Publié le 19 May 2025 - 13:44
TABASKI 2025

La psychose du mouton

 

À moins de trois semaines de la fête de la Tabaski, ‘’EnQuête’’ est allé à la rencontre des éleveurs dans les principales zones d'entrée des moutons en provenance des pays pourvoyeurs du marché local, à savoir la Mauritanie et le Mali. Le moins que l'on puisse dire, c'est que les acteurs ne sont guère rassurés sur les tendances. Le mouton se fait encore désirer, alors qu'il ne reste plus que 17 jours pour la fête. Les raisons avancées sur les “lenteurs” de cet approvisionnement diffèrent selon les sources d'approvisionnement. 

 
Retour sur les mesures incitatives du Gouvernement

Manque d’espaces de vente, installation anarchique, lenteur des crédits et coût élevé de l’aliment de bétail. Le vol de bétail demeure préoccupant, malgré les textes législatifs existants, ce qui a conduit le président et le Premier ministre à renouveler leur engagement contre ce fléau.

 

Comme chaque année, le gouvernement du Sénégal a pris les devants pour un approvisionnement correct du marché en moutons. Il y a quelques jours, le Premier ministre présidait d'ailleurs une réunion interministérielle, dans le cadre de la préparation de la célébration de la Tabaski prévue en début juin. Malgré les gages, le constat reste identique presque un peu partout, même dans les plus grands foirails du pays. 
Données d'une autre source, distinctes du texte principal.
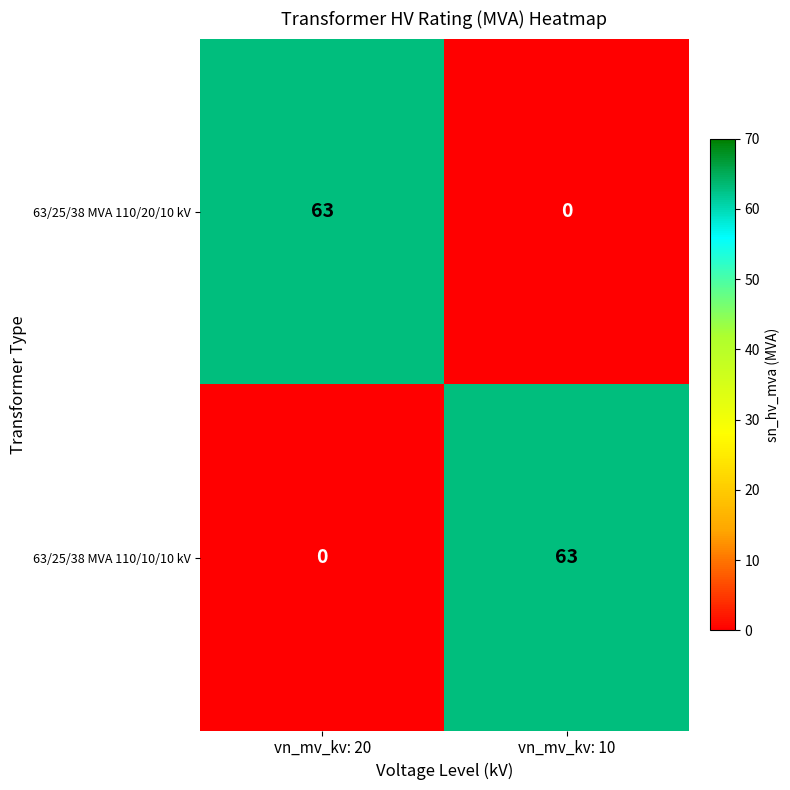

What is the total value across all series at vn_mv_kv: 10?

63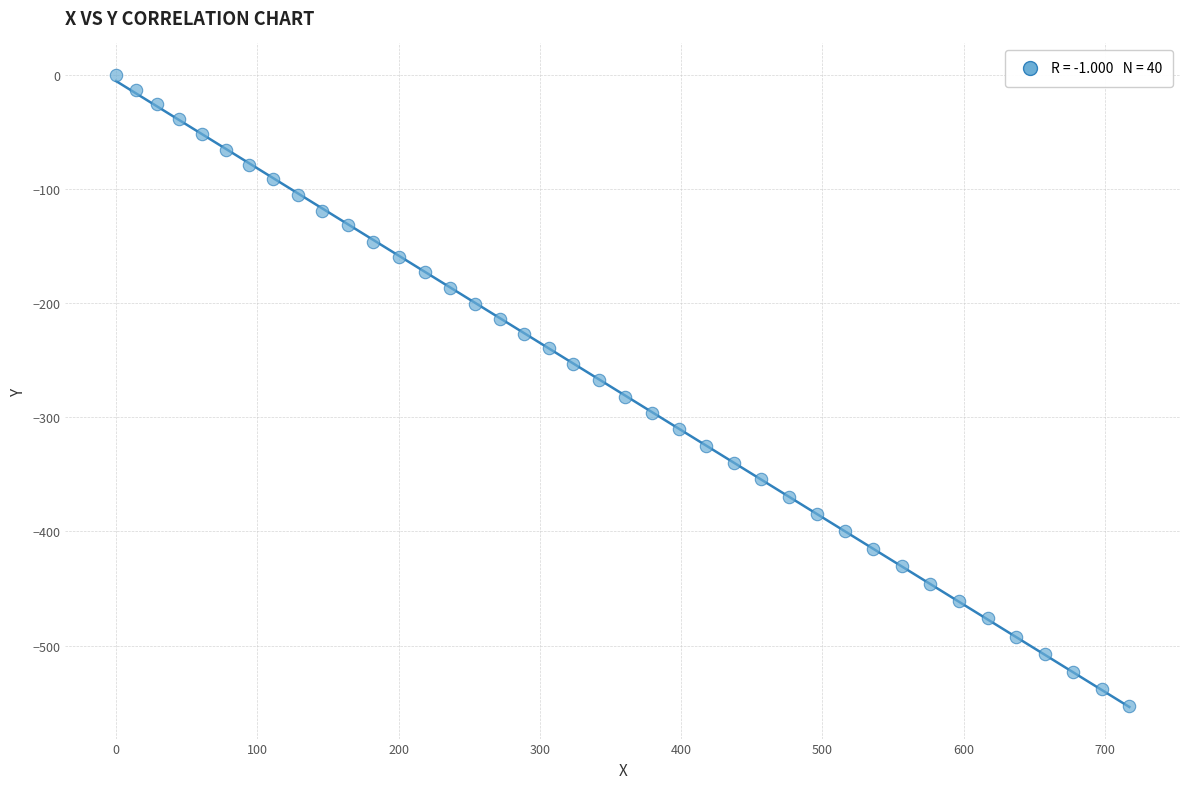

What is the range of Y values (max minus min)?

552.7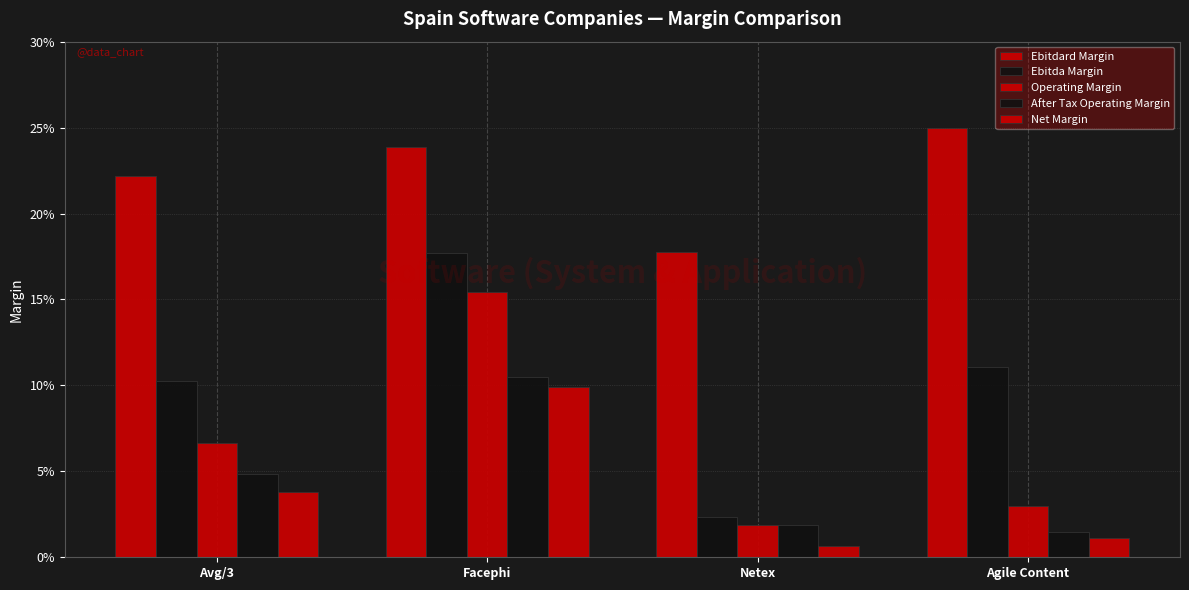

How many data points does each series have?

4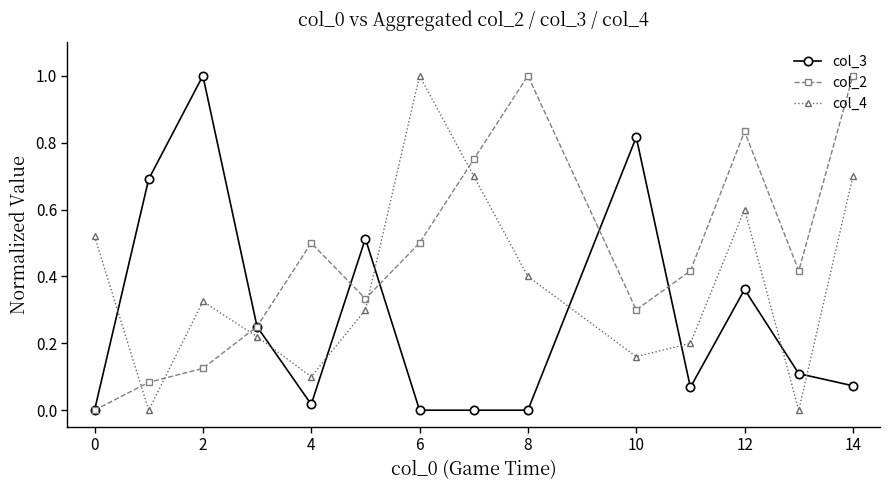

How many intersections are there between col_2 and col_4?

5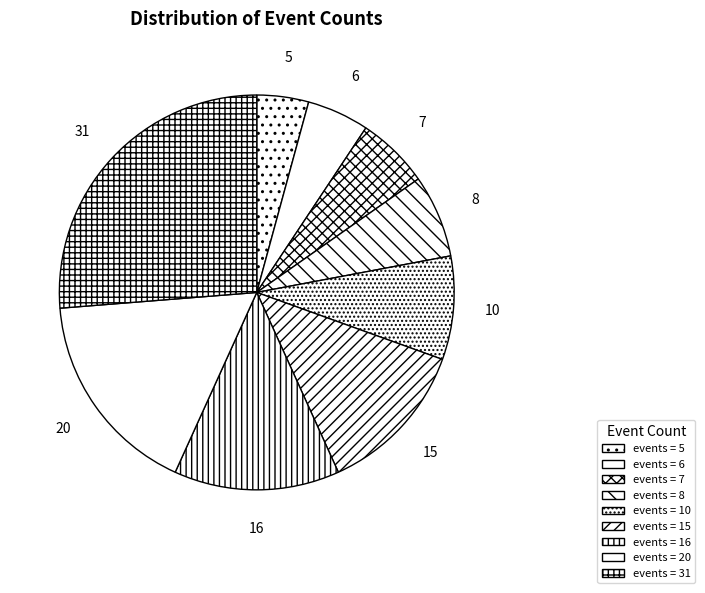

Count the number of slices in the pie.

9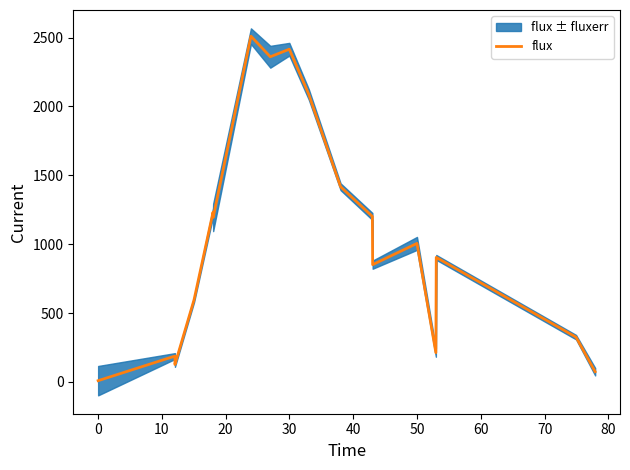

Is it true that the value at 15 is 578.2?

False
Dans le Centre, généralement approvisionné à partir du Mali, la plus grande inquiétude, c'est la situation sécuritaire au Mali. Selon plusieurs éleveurs interpellés par notre correspondant, cela fait quelques années que les flux en provenance de ce pays sont limités. Deux raisons sont avancées.

D'abord, les Maliens viennent de moins en moins à cause de cette situation. Ensuite, les opérateurs sénégalais, qui avaient l'habitude d'aller s'y ravitailler, ont de plus en plus peur. 

Selon le gouvernement, en 2024, un peu plus de 31 % des moutons du pays pour la Tabaski étaient importés du Mali et de la Mauritanie. Plus de 68 % provenaient de la production locale. Pour un objectif initial de 810 000 têtes, renseignait le PM, il a été enregistré un cumul de 955 175 moutons, soit 117,92 % de taux de couverture. 

Afin d'encourager les flux en provenance des pays voisins, le gouvernement avait annoncé une série de mesures, allant des facilitations pour le transport, la fiscalité et les prix de l'aliment de bétail aux mesures sécuritaires et diplomatiques à mettre en œuvre. Les ministres de la Défense et de l’Intérieur étaient ainsi chargés d'assurer la sécurité tout au long de la chaîne logistique. Dans le même sillage, le gouvernement avait donné des instructions fermes pour la mise en place de mécanismes de financement pour permettre aux opérateurs d'aller chercher le produit dans les zones d'approvisionnement. 

Par ailleurs, l'autre frein qui gangrène particulièrement le marché, en dehors de ces aléas liés aux marchés étrangers, c'est la problématique du vol de bétail, qui décourage de plus en plus d'éleveurs et compromet l'ambition d'aller vers l'autosuffisance. Conscient du danger, le chef du gouvernement avait invité les ministres concernés à “renforcer la surveillance dans les zones à risque” et “lutter contre les abattages clandestins par le biais des patrouilles et du renseignement communautaire”. Il avait aussi appelé à un durcissement des sanctions contre les criminels. 

Récemment, lors d'une interview avec l'Agence de presse sénégalaise, le ministre de l'Agriculture et de l'Élevage se voulait rassurant, tout en insistant sur le défi de l'autosuffisance. “Vous savez, le premier succès de notre gouvernement, c'était la Tabaski. Nous l'avons organisé et il y avait le nombre, il y avait la qualité et il y avait le prix. Cette année, nous avons organisé une réunion et nous espérons que tout va bien se passer”, a-t-il rappelé.

Le Sénégal, selon lui, pour cette année, a besoin d'environ un million de moutons pour la Tabaski. “Nous en importons peut-être 250 à 300 000. Notre ambition est d'être autosuffisants et je suis convaincu qu'il est bien possible, parce que nous avons une population, particulièrement la jeunesse, qui s'intéresse à ce secteur. Il suffit de les accompagner pour relever le défi”, plaide Mabouba Diagne, qui assure que le gouvernement travaille dans ce sens.